WK: No, I didn't actually. YouTube is good so I can watch from there.

GL: Do you ever go back and watch?
WK: Yeah sometimes, I've seen it. I've been tagged in videos of that goal too. It pops up as a reminder sometimes. It feels good to see it.

Ryan Reaves

Reavo's Hometown Silencer

  • Ryan Reaves scored the series-clinching goal against the Winnipeg Jets in Game 5 of the 2018 Western Conference Final on May 20, 2018
  • Reaves scored his first goal with the Golden Knights in his hometown of Winnipeg, at the Bell MTS Place
  • The Manitoba native played three seasons with the WHL's Brandon Wheat Kings and was selected by the St. Louis Blues in the fifth round (156th overall) of the 2005 NHL Entry Draft

Gary Lawless: What's the biggest moment of your career so far?

------------------------

What you will do =
1. In the interview excerpt, which team drafted Ryan Reaves in the 2005 NHL Entry Draft?
2. Check each statement against the interview excerpt and say whether it agrees. Support each yes or no with the deciding words quoted from the excerpt.
(a) Ryan Reaves scored the series-clinching goal in Game 5 of the 2018 Western Conference Final.
(b) Ryan Reaves played four seasons with the Brandon Wheat Kings.
(c) WK says he never goes back to watch the goal.
The lines after the interview excerpt are separate material and are unrelated to it.

Entries taken from a collection
------------------------

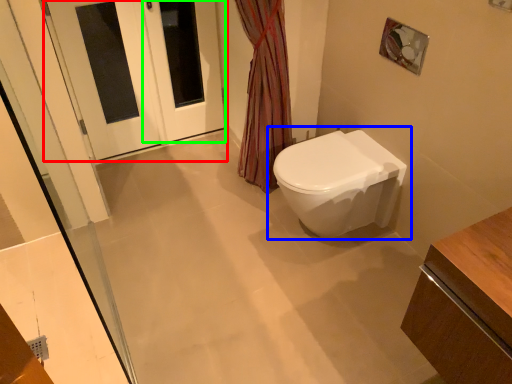
Question: Considering the real-world distances, which object is closest to door (highlighted by a red box)? toilet (highlighted by a blue box) or screen door (highlighted by a green box).

Choices:
 (A) toilet
 (B) screen door

Answer: (B)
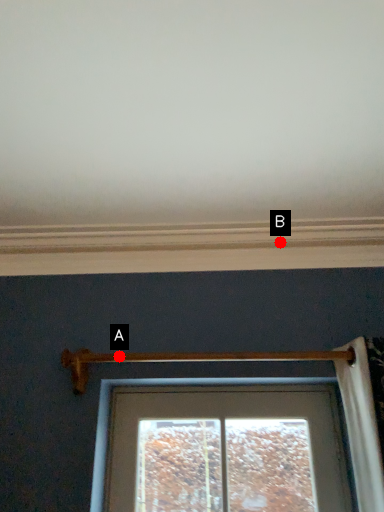
Question: Two points are circled on the image, labeled by A and B beside each circle. Which point is farther to the camera?

Choices:
 (A) A is further
 (B) B is further

Answer: (B)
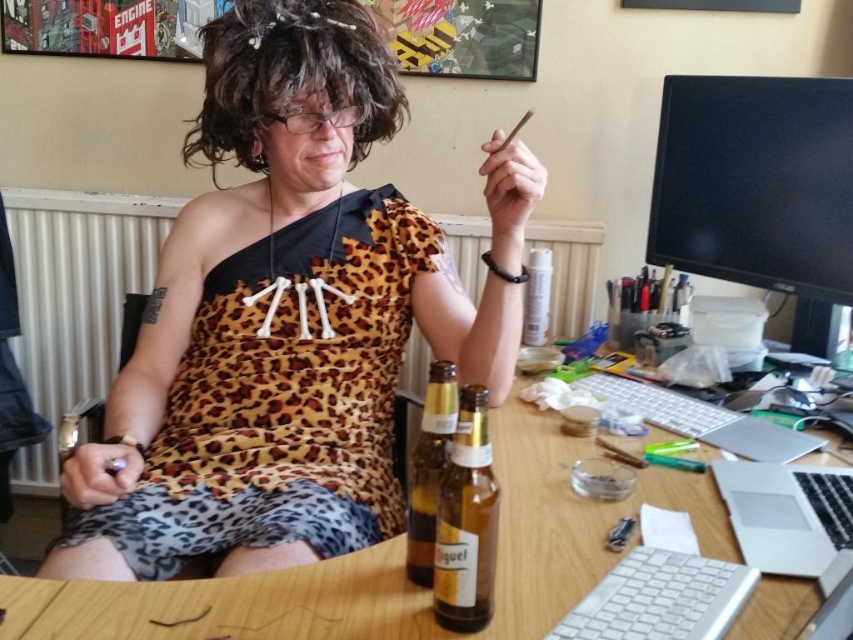
Question: Is curly brown hair at upper center smaller than silver metallic laptop at right?

Choices:
 (A) no
 (B) yes

Answer: (A)

Question: Which of the following is the farthest from the observer?

Choices:
 (A) (723, 509)
 (B) (222, 61)

Answer: (B)

Question: Which object is closer to the camera taking this photo?

Choices:
 (A) silver metallic laptop at right
 (B) curly brown hair at upper center
 (C) leopard print dress at center
 (D) brown glass bottle at center

Answer: (D)

Question: Is wooden table at center below translucent glass bottle at center?

Choices:
 (A) no
 (B) yes

Answer: (A)

Question: Among these points, which one is farthest from the camera?

Choices:
 (A) (454, 586)
 (B) (430, 582)
 (C) (744, 518)
 (D) (254, 557)

Answer: (D)

Question: Does leopard print dress at center have a greater width compared to black glossy monitor at upper right?

Choices:
 (A) yes
 (B) no

Answer: (A)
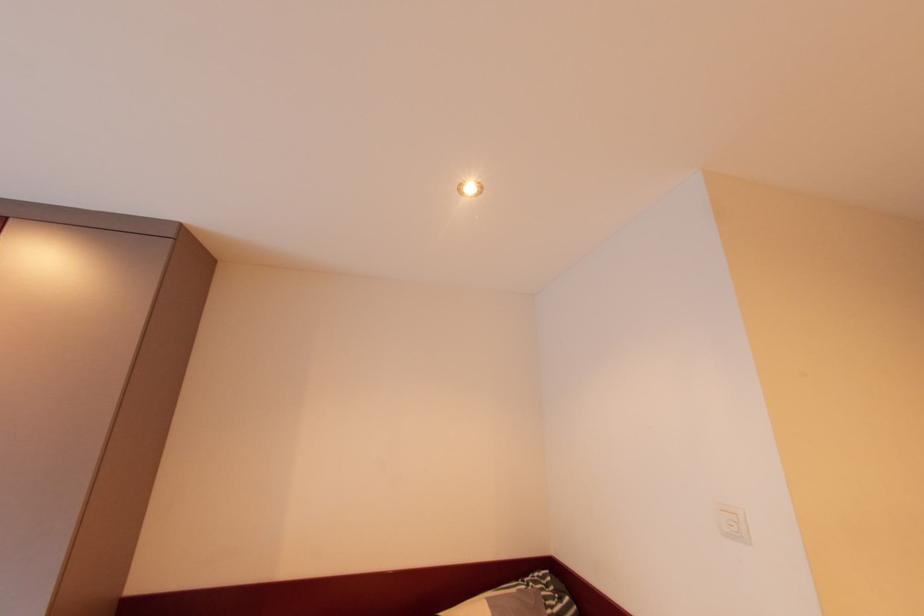
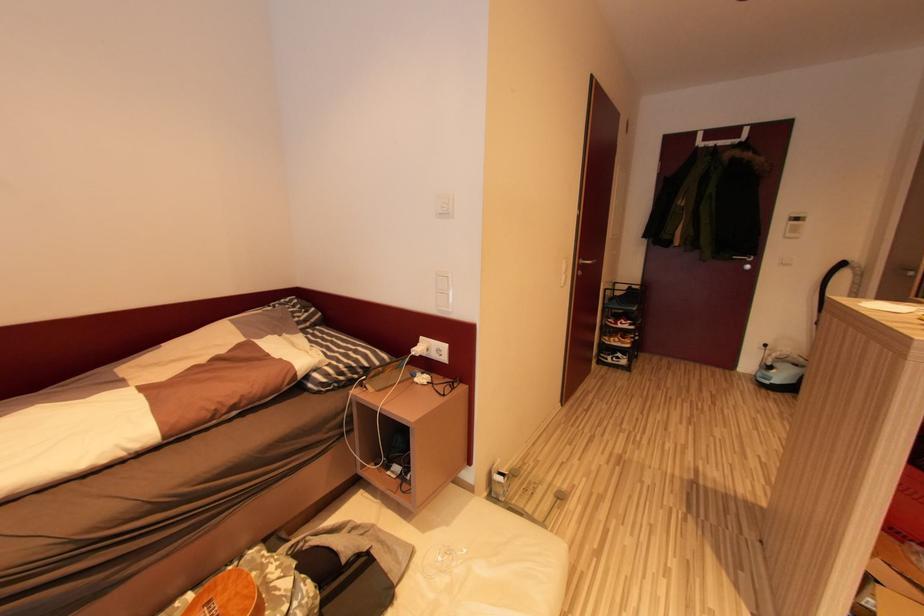
Based on the photo, the images are taken continuously from a first-person perspective. In which direction is your viewpoint rotating?

The camera's rotation is toward right-down.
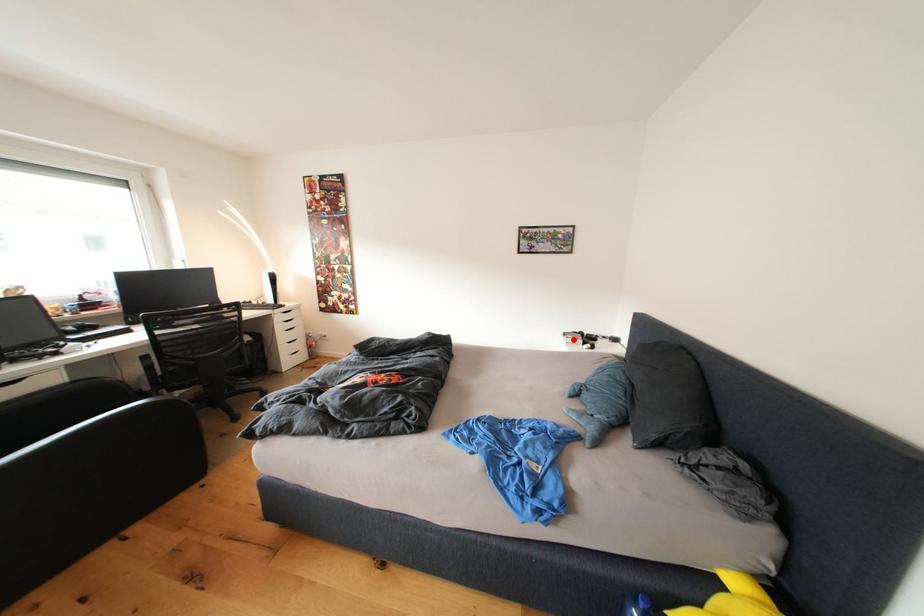
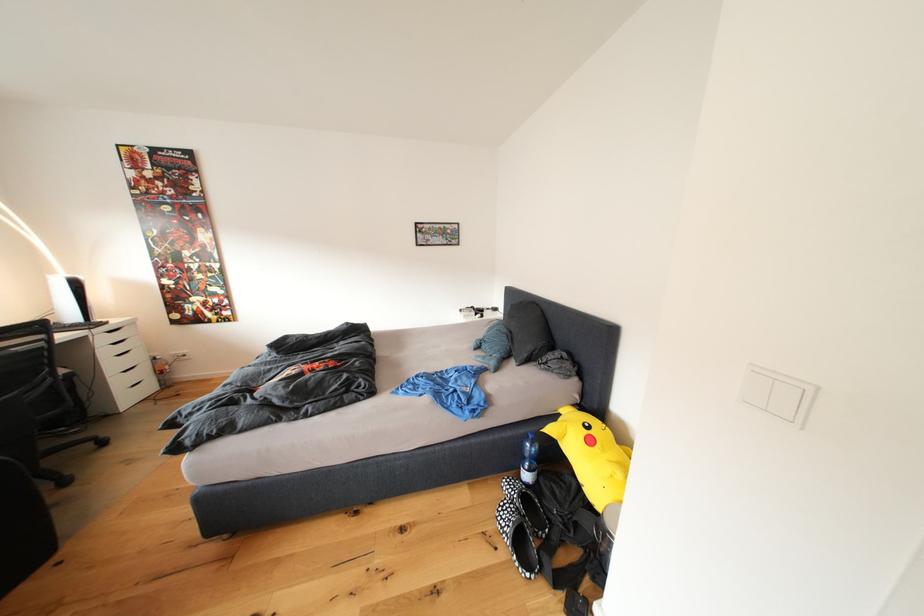
The point at the highlighted location is marked in the first image. Where is the corresponding point in the second image?

(469, 315)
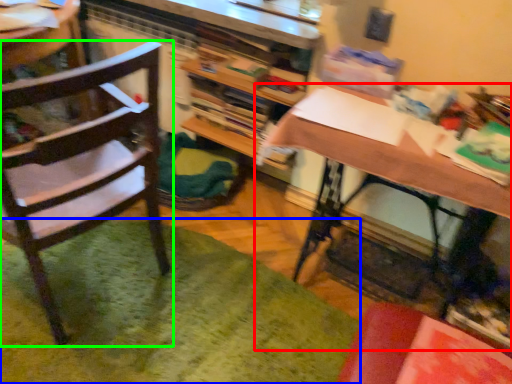
Question: Considering the real-world distances, which object is farthest from desk (highlighted by a red box)? mat (highlighted by a blue box) or chair (highlighted by a green box)?

Choices:
 (A) mat
 (B) chair

Answer: (A)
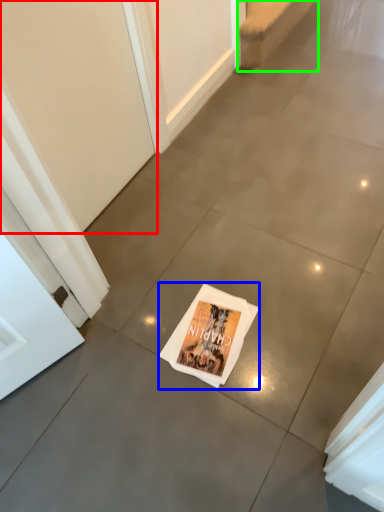
Question: Estimate the real-world distances between objects in this image. Which object is closer to screen door (highlighted by a red box), magazine (highlighted by a blue box) or stairwell (highlighted by a green box)?

Choices:
 (A) magazine
 (B) stairwell

Answer: (A)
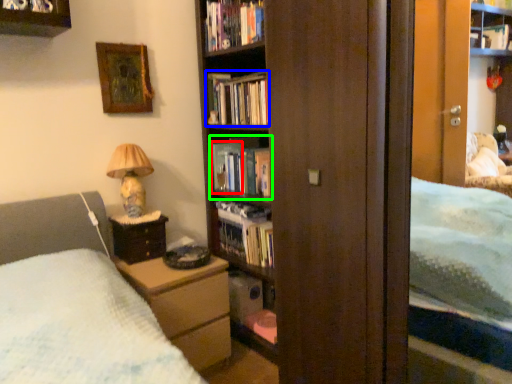
Question: Based on their relative distances, which object is nearer to paperback book (highlighted by a red box)? Choose from book (highlighted by a blue box) and book (highlighted by a green box).

Choices:
 (A) book
 (B) book

Answer: (B)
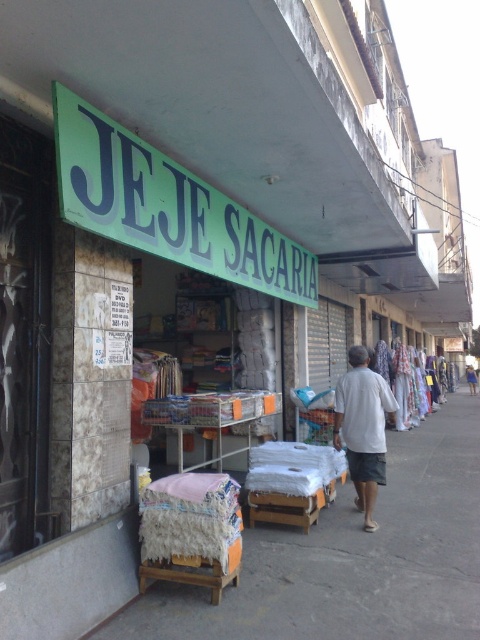
Based on the photo, is green plastic sign at upper center positioned at the back of white cotton dress at center?

No, it is in front of white cotton dress at center.

Is green plastic sign at upper center shorter than white cotton dress at center?

Incorrect, green plastic sign at upper center's height does not fall short of white cotton dress at center's.

Find the location of a particular element. green plastic sign at upper center is located at coordinates (168, 205).

Can you confirm if white fabric at center is positioned to the left of green plastic sign at upper center?

No, white fabric at center is not to the left of green plastic sign at upper center.

Who is positioned more to the right, white fabric at center or green plastic sign at upper center?

Positioned to the right is white fabric at center.

Where is `white fabric at center`? Image resolution: width=480 pixels, height=640 pixels. white fabric at center is located at coordinates (352, 557).

Can you confirm if green plastic sign at upper center is positioned to the right of white cotton shirt at center?

In fact, green plastic sign at upper center is to the left of white cotton shirt at center.

Does point (68, 97) lie behind point (377, 422)?

That is False.

You are a GUI agent. You are given a task and a screenshot of the screen. Output one action in this format:
    pyautogui.click(x=<x>, y=<y>)
    Task: Click on the green plastic sign at upper center
    Image resolution: width=480 pixels, height=640 pixels.
    Given the screenshot: What is the action you would take?
    pyautogui.click(x=168, y=205)

Locate an element on the screen. This screenshot has width=480, height=640. green plastic sign at upper center is located at coordinates (168, 205).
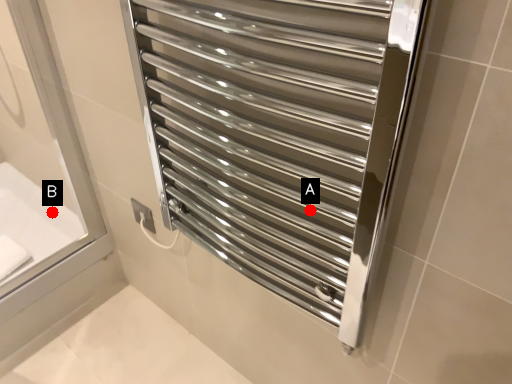
Question: Two points are circled on the image, labeled by A and B beside each circle. Among these points, which one is farthest from the camera?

------------------------

Answers for this exercise =
1. The St. Louis Blues, in the fifth round (156th overall).

2.
(a) Yes: "Ryan Reaves scored the series-clinching goal against the Winnipeg Jets in Game 5 of the 2018 Western Conference Final"
(b) No: "played three seasons with the WHL's Brandon Wheat Kings"
(c) No: "Yeah sometimes, I've seen it."